Saved entries:
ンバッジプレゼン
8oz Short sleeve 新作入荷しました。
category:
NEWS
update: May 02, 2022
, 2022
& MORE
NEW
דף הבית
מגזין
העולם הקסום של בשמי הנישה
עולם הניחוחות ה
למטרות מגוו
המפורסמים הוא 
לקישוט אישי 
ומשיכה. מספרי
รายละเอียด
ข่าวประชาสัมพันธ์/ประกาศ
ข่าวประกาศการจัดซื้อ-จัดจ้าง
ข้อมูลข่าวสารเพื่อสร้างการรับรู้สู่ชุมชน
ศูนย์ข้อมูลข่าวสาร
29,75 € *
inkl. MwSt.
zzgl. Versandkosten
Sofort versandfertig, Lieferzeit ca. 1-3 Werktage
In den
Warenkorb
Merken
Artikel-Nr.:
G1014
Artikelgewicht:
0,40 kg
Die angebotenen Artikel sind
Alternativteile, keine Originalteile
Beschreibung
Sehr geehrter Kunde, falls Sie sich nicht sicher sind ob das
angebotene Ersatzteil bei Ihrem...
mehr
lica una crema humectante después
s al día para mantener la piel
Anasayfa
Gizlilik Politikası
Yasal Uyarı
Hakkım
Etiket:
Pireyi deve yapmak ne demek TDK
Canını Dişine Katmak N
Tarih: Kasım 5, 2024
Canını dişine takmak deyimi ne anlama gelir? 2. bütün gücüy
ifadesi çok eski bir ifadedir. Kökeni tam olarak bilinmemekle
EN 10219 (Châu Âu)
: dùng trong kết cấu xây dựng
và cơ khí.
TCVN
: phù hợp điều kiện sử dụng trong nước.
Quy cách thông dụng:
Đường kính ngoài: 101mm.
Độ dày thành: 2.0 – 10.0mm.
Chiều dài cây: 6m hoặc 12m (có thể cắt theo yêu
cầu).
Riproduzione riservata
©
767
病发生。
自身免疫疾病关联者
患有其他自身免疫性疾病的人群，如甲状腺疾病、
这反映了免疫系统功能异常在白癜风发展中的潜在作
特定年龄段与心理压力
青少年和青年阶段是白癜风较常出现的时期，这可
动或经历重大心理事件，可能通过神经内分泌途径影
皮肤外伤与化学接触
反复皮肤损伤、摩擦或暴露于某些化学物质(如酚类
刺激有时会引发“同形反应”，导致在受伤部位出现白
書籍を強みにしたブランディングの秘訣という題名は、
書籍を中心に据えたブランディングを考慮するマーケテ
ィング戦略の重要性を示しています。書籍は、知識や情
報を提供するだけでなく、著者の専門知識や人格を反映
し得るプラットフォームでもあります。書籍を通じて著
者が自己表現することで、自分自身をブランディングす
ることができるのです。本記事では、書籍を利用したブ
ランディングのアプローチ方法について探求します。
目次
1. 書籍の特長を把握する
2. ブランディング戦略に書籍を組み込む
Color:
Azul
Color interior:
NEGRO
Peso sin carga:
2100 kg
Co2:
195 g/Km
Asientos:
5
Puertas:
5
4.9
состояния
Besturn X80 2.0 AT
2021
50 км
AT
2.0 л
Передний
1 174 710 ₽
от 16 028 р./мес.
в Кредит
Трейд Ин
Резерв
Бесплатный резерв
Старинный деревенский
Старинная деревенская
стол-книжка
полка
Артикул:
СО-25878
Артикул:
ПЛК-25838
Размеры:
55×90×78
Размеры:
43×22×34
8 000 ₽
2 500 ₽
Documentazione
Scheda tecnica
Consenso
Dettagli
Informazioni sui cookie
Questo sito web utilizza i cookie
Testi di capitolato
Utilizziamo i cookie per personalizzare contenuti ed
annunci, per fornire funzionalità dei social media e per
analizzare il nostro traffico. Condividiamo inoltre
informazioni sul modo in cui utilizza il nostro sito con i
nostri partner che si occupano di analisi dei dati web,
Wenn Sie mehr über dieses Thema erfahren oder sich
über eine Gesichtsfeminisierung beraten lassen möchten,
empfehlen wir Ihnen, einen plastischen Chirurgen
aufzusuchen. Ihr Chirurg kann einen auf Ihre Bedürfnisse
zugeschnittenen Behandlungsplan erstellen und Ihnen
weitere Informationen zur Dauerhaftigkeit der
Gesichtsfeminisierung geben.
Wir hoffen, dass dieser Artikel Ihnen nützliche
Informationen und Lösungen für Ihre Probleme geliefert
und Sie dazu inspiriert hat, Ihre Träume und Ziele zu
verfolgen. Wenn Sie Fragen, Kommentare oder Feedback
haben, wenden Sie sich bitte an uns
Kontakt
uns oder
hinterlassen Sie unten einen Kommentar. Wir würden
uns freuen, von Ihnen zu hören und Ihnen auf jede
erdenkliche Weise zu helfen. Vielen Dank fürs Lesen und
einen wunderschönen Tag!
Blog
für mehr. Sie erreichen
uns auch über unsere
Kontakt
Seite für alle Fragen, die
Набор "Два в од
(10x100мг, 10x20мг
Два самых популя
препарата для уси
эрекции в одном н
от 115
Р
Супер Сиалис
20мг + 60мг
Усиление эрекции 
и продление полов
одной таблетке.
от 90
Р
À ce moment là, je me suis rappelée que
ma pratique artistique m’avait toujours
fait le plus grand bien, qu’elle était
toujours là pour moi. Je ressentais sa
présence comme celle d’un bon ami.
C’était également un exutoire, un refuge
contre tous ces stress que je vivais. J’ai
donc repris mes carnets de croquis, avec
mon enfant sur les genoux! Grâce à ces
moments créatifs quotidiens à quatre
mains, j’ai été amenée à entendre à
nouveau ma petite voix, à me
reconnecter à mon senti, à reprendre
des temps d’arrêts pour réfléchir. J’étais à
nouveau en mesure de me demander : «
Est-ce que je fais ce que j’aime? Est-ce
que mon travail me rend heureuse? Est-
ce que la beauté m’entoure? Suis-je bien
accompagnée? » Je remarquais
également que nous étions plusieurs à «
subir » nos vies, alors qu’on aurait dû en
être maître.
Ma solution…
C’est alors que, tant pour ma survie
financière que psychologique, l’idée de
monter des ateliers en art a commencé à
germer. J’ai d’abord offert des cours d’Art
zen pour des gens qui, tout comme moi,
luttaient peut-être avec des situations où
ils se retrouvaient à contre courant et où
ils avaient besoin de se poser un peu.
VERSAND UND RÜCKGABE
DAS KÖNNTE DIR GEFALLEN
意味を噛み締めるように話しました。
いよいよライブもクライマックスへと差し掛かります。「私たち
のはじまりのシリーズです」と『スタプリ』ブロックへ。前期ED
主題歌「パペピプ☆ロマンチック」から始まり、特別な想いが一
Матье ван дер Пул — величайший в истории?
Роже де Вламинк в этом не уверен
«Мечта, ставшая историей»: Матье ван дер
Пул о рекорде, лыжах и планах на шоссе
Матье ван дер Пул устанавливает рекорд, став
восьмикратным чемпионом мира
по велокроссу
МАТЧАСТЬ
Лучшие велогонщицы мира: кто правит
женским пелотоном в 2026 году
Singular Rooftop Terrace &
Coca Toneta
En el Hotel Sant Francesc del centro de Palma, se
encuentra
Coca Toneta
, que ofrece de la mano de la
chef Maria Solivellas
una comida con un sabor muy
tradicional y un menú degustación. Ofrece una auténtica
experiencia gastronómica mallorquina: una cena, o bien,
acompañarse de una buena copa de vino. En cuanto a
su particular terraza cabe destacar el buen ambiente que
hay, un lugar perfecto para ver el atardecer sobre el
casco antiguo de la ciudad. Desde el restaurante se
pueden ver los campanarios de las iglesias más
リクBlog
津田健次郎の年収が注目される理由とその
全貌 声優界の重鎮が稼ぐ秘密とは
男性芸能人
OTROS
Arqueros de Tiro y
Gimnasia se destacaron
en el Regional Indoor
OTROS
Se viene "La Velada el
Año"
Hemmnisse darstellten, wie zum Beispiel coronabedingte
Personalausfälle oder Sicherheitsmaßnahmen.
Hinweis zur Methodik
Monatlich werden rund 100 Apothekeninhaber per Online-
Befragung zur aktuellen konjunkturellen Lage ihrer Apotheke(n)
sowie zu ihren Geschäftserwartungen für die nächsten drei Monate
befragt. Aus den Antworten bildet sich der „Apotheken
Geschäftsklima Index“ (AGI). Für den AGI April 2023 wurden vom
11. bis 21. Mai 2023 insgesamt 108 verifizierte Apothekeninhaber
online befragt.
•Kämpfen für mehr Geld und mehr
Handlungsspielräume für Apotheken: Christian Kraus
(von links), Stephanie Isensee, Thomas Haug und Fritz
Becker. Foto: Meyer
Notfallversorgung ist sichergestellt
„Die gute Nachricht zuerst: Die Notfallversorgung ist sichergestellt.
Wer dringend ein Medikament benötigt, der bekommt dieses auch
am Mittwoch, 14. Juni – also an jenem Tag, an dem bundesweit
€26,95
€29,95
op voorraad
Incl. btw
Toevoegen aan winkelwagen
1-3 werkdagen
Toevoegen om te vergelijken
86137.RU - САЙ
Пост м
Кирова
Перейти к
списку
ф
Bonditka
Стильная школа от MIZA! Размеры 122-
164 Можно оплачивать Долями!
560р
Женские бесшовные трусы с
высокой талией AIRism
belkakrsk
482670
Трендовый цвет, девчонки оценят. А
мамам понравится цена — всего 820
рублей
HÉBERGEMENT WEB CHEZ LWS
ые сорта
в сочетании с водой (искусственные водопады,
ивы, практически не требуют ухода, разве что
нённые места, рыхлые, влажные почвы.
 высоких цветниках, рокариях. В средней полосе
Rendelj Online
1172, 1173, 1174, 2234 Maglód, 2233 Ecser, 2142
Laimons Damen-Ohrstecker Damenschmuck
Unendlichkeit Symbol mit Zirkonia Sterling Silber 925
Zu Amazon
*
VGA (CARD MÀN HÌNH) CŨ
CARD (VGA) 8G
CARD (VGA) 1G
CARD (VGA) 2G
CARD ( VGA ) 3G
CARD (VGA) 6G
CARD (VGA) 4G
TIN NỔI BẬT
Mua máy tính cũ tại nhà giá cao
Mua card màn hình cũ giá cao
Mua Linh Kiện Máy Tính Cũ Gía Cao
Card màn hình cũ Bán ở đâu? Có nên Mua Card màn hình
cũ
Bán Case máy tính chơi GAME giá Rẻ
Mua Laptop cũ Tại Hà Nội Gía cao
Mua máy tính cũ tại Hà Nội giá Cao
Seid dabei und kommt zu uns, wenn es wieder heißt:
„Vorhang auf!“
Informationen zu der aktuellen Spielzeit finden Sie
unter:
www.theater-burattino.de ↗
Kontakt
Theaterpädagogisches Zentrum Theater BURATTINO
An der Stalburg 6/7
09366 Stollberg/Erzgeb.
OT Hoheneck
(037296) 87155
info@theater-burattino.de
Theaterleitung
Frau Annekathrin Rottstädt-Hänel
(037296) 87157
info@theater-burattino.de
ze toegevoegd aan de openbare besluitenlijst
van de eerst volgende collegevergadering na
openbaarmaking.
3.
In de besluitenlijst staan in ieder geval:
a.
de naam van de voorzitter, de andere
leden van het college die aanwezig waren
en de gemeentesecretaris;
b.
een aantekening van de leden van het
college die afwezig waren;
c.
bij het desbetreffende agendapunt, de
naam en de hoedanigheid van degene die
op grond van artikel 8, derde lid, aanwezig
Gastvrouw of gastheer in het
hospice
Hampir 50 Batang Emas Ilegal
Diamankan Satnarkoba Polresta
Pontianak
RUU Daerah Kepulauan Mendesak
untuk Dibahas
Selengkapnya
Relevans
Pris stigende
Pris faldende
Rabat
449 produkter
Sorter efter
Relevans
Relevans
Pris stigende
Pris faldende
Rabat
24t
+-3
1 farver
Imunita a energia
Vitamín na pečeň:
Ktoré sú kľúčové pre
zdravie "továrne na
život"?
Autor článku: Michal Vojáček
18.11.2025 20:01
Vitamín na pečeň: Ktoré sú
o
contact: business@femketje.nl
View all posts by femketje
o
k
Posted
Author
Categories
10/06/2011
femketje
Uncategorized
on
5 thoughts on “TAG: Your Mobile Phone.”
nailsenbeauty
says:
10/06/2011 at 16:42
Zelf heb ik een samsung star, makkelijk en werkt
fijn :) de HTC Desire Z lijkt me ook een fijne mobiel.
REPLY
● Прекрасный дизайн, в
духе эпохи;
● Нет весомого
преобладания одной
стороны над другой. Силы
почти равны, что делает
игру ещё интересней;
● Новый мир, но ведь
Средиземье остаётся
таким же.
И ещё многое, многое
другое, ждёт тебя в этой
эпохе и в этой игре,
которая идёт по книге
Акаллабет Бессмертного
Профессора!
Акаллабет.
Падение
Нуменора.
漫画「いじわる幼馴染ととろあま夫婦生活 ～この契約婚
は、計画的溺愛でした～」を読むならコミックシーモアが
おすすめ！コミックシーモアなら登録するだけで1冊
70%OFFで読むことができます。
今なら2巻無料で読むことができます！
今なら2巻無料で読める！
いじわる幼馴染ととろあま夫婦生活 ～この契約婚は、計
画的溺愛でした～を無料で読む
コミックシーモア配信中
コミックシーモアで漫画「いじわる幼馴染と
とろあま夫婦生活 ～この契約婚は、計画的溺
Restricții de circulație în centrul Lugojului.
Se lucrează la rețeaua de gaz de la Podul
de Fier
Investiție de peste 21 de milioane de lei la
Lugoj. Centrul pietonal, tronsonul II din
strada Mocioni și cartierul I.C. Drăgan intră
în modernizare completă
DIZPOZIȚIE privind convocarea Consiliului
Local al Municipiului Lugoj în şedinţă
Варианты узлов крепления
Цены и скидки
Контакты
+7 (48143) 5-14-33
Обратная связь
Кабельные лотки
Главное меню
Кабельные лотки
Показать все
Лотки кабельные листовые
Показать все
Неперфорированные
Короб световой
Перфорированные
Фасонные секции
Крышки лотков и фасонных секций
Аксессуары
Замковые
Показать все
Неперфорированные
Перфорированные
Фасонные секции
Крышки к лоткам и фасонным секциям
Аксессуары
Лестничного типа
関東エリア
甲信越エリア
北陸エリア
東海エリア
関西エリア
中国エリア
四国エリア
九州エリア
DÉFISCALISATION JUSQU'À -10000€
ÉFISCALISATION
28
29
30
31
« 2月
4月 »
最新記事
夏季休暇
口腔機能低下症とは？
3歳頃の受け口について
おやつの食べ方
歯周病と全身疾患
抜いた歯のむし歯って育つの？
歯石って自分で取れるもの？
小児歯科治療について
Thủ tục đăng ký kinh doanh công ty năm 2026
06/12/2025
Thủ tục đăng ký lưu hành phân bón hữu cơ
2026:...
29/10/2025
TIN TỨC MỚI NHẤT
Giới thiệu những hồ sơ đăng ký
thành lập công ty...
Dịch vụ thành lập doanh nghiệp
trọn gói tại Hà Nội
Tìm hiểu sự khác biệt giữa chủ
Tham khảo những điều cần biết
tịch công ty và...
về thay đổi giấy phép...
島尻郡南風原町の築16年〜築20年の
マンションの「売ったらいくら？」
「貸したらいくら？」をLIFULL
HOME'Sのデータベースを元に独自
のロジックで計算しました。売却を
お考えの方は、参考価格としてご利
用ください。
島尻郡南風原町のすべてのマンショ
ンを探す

What is required:
Find every line above that contains the word "mehr", and return each one.

Result for this task:
mehr
Wenn Sie mehr über dieses Thema erfahren oder sich
für mehr. Sie erreichen
•Kämpfen für mehr Geld und mehr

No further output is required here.